PROBLEM REQUIREMENTS:
Write out each of the entries below word for word and line by line, omitting the pictures.

►

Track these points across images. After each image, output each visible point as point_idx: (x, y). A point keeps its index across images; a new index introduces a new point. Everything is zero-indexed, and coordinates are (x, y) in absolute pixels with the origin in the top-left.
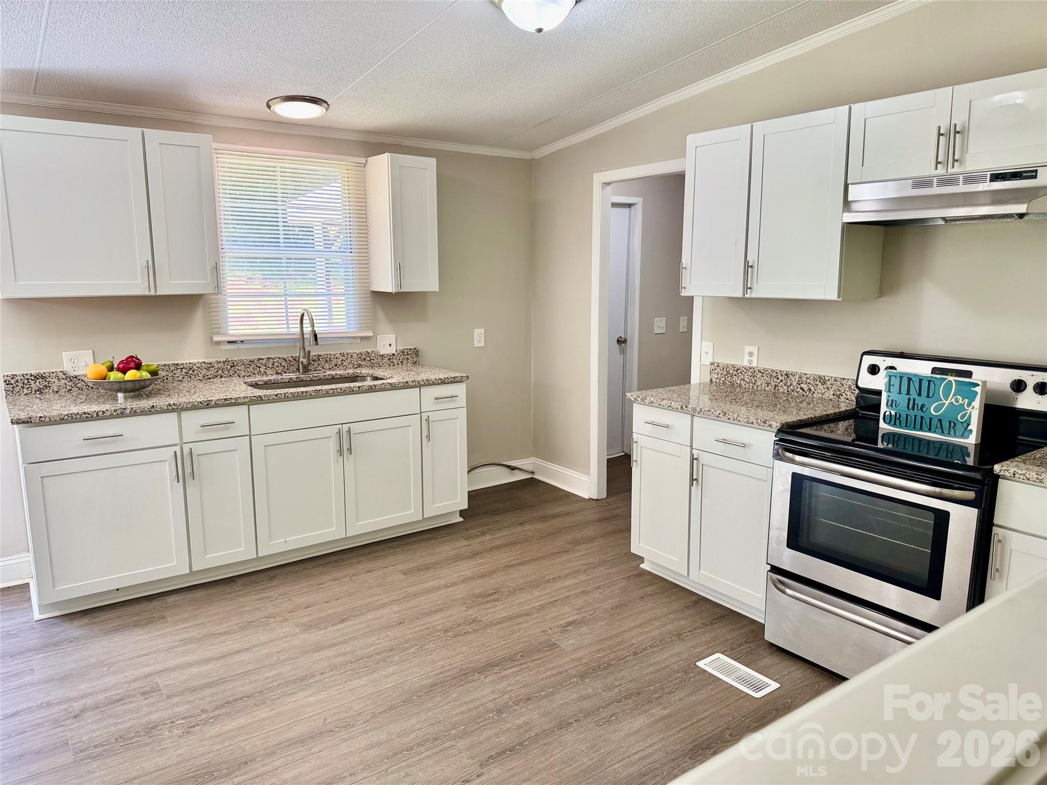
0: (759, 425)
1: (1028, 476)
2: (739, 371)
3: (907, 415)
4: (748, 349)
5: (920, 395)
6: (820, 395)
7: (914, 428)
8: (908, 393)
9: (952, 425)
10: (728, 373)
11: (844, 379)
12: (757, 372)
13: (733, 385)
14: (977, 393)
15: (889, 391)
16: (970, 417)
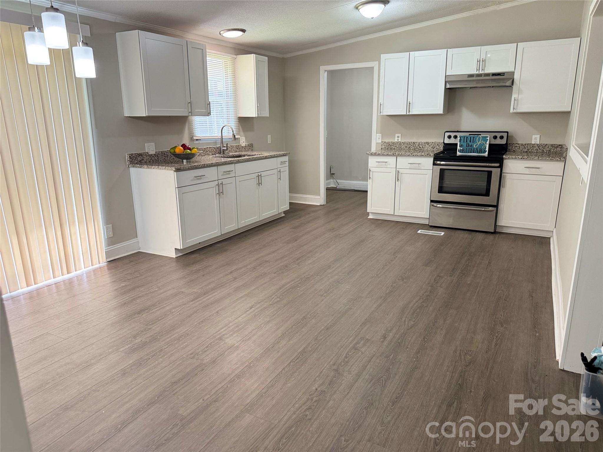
0: (426, 156)
1: (512, 157)
2: (394, 144)
3: (466, 149)
4: (397, 135)
5: (470, 142)
6: (427, 149)
7: (469, 153)
8: (467, 142)
9: (481, 150)
10: (389, 145)
11: (436, 142)
12: (402, 143)
13: (392, 149)
14: (488, 139)
15: (460, 142)
16: (486, 147)
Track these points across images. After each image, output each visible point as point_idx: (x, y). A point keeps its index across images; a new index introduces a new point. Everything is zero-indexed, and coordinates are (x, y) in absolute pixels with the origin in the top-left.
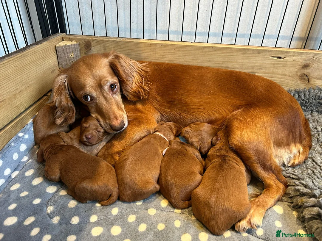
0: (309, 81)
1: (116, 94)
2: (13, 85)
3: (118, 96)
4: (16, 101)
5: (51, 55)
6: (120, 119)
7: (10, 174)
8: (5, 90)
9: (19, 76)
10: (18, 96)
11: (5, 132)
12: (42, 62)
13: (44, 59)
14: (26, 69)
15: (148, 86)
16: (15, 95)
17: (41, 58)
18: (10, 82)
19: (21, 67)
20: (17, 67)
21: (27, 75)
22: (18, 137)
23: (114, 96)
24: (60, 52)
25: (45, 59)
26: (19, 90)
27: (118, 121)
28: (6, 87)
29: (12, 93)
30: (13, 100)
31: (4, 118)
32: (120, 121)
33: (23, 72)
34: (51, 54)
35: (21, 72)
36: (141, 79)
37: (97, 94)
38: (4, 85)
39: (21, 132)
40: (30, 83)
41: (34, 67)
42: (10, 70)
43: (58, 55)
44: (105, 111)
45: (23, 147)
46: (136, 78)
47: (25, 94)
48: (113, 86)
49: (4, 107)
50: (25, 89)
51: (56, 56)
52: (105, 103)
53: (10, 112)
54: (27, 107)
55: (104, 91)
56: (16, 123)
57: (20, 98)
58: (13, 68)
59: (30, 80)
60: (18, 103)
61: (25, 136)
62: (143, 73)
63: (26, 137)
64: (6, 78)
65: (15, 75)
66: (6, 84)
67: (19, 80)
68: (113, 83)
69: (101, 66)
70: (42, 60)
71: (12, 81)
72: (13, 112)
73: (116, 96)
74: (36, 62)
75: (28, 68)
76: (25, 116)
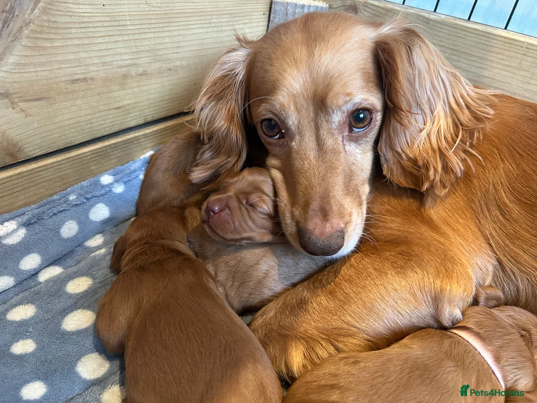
1: (359, 145)
2: (128, 51)
3: (364, 152)
4: (122, 92)
5: (253, 17)
6: (336, 223)
7: (34, 270)
8: (99, 54)
9: (152, 35)
10: (134, 84)
11: (66, 161)
12: (226, 24)
13: (232, 19)
14: (177, 24)
15: (464, 161)
16: (125, 76)
17: (225, 12)
18: (120, 39)
19: (164, 14)
20: (152, 9)
21: (176, 39)
22: (97, 183)
23: (351, 147)
24: (277, 17)
25: (236, 19)
26: (141, 70)
27: (328, 225)
28: (104, 47)
29: (119, 70)
30: (116, 88)
31: (75, 125)
32: (332, 227)
33: (166, 29)
34: (255, 13)
35: (161, 25)
36: (452, 131)
37: (299, 122)
38: (101, 40)
39: (110, 174)
40: (178, 63)
41: (200, 26)
42: (130, 6)
43: (270, 24)
44: (303, 181)
45: (100, 212)
46: (439, 121)
47: (154, 86)
48: (362, 116)
49: (83, 97)
50: (159, 73)
51: (266, 23)
52: (312, 157)
53: (99, 117)
54: (150, 119)
55: (322, 121)
56: (105, 147)
57: (136, 90)
58: (142, 6)
59: (179, 56)
60: (128, 102)
61: (115, 186)
62: (465, 117)
63: (119, 189)
64: (114, 23)
65: (139, 27)
66: (107, 39)
67: (148, 43)
68: (365, 104)
69: (344, 45)
70: (227, 20)
71: (126, 38)
72: (107, 117)
73: (357, 150)
74: (211, 17)
75: (183, 23)
76: (136, 139)
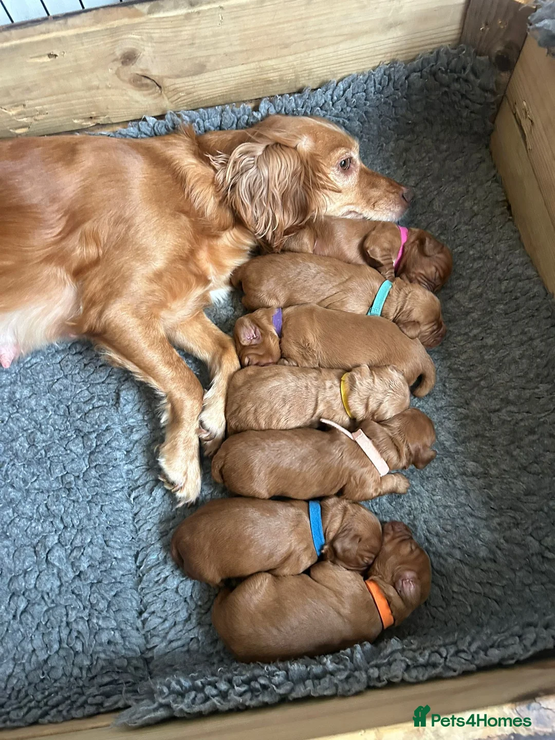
0: (160, 87)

◄

OUTPUT:
Track these points across images. After each image, output each visible point as point_idx: (x, y). A point keeps its index across images; a new index introduces a new point. Everything is zero-indexed, and coordinates are (x, y) in absolute pixels with the origin in the top-left.
0: (759, 425)
1: (1028, 476)
2: (739, 371)
3: (907, 415)
4: (748, 349)
5: (920, 395)
6: (820, 395)
7: (914, 428)
8: (908, 393)
9: (952, 425)
10: (728, 373)
11: (844, 379)
12: (757, 372)
13: (733, 385)
14: (977, 393)
15: (889, 391)
16: (970, 417)
0: (426, 156)
1: (512, 157)
2: (394, 144)
3: (466, 149)
4: (397, 135)
5: (470, 142)
6: (427, 149)
7: (469, 153)
8: (467, 142)
9: (481, 150)
10: (389, 145)
11: (436, 142)
12: (402, 143)
13: (392, 149)
14: (488, 139)
15: (460, 142)
16: (486, 147)
Track these points across images. After each image, output each visible point as point_idx: (x, y). A point keeps its index across images; a new index introduces a new point. Everything is zero-indexed, and coordinates are (x, y) in absolute pixels with the origin in the top-left.
0: (309, 81)
1: (116, 94)
2: (13, 85)
3: (118, 96)
4: (16, 101)
5: (51, 55)
6: (120, 119)
7: (10, 174)
8: (5, 90)
9: (19, 76)
10: (18, 96)
11: (5, 132)
12: (42, 62)
13: (44, 59)
14: (26, 69)
15: (148, 86)
16: (15, 95)
17: (41, 58)
18: (10, 82)
19: (21, 67)
20: (17, 67)
21: (27, 75)
22: (18, 137)
23: (114, 96)
24: (60, 52)
25: (45, 59)
26: (19, 90)
27: (118, 121)
28: (6, 87)
29: (12, 93)
30: (13, 100)
31: (4, 118)
32: (120, 121)
33: (23, 72)
34: (51, 54)
35: (21, 72)
36: (141, 79)
37: (97, 94)
38: (4, 85)
39: (21, 132)
40: (30, 83)
41: (34, 67)
42: (10, 70)
43: (58, 55)
44: (105, 111)
45: (23, 147)
46: (136, 78)
47: (25, 94)
48: (113, 86)
49: (4, 107)
50: (25, 89)
51: (56, 56)
52: (105, 103)
53: (10, 112)
54: (27, 107)
55: (104, 91)
56: (16, 123)
57: (20, 98)
58: (13, 68)
59: (30, 80)
60: (18, 103)
61: (25, 136)
62: (143, 73)
63: (26, 137)
64: (6, 78)
65: (15, 75)
66: (6, 84)
67: (19, 80)
68: (113, 83)
69: (101, 66)
70: (42, 60)
71: (12, 81)
72: (13, 112)
73: (116, 96)
74: (36, 62)
75: (28, 68)
76: (25, 116)
1: (359, 145)
2: (128, 51)
3: (364, 152)
4: (122, 92)
5: (253, 17)
6: (336, 223)
7: (34, 270)
8: (99, 54)
9: (152, 35)
10: (134, 84)
11: (66, 161)
12: (226, 24)
13: (232, 19)
14: (177, 24)
15: (464, 161)
16: (125, 76)
17: (225, 12)
18: (120, 39)
19: (164, 14)
20: (152, 9)
21: (176, 39)
22: (97, 183)
23: (351, 147)
24: (277, 17)
25: (236, 19)
26: (141, 70)
27: (328, 225)
28: (104, 47)
29: (119, 70)
30: (116, 88)
31: (75, 125)
32: (332, 227)
33: (166, 29)
34: (255, 13)
35: (161, 25)
36: (452, 131)
37: (299, 122)
38: (101, 40)
39: (110, 174)
40: (178, 63)
41: (200, 26)
42: (130, 6)
43: (270, 24)
44: (303, 181)
45: (100, 212)
46: (439, 121)
47: (154, 86)
48: (362, 116)
49: (83, 97)
50: (159, 73)
51: (266, 23)
52: (312, 157)
53: (99, 117)
54: (150, 119)
55: (322, 121)
56: (105, 147)
57: (136, 90)
58: (142, 6)
59: (179, 56)
60: (128, 102)
61: (115, 186)
62: (465, 117)
63: (119, 189)
64: (114, 23)
65: (139, 27)
66: (107, 39)
67: (148, 43)
68: (365, 104)
69: (344, 45)
70: (227, 20)
71: (126, 38)
72: (107, 117)
73: (357, 150)
74: (211, 17)
75: (183, 23)
76: (136, 139)
0: (160, 87)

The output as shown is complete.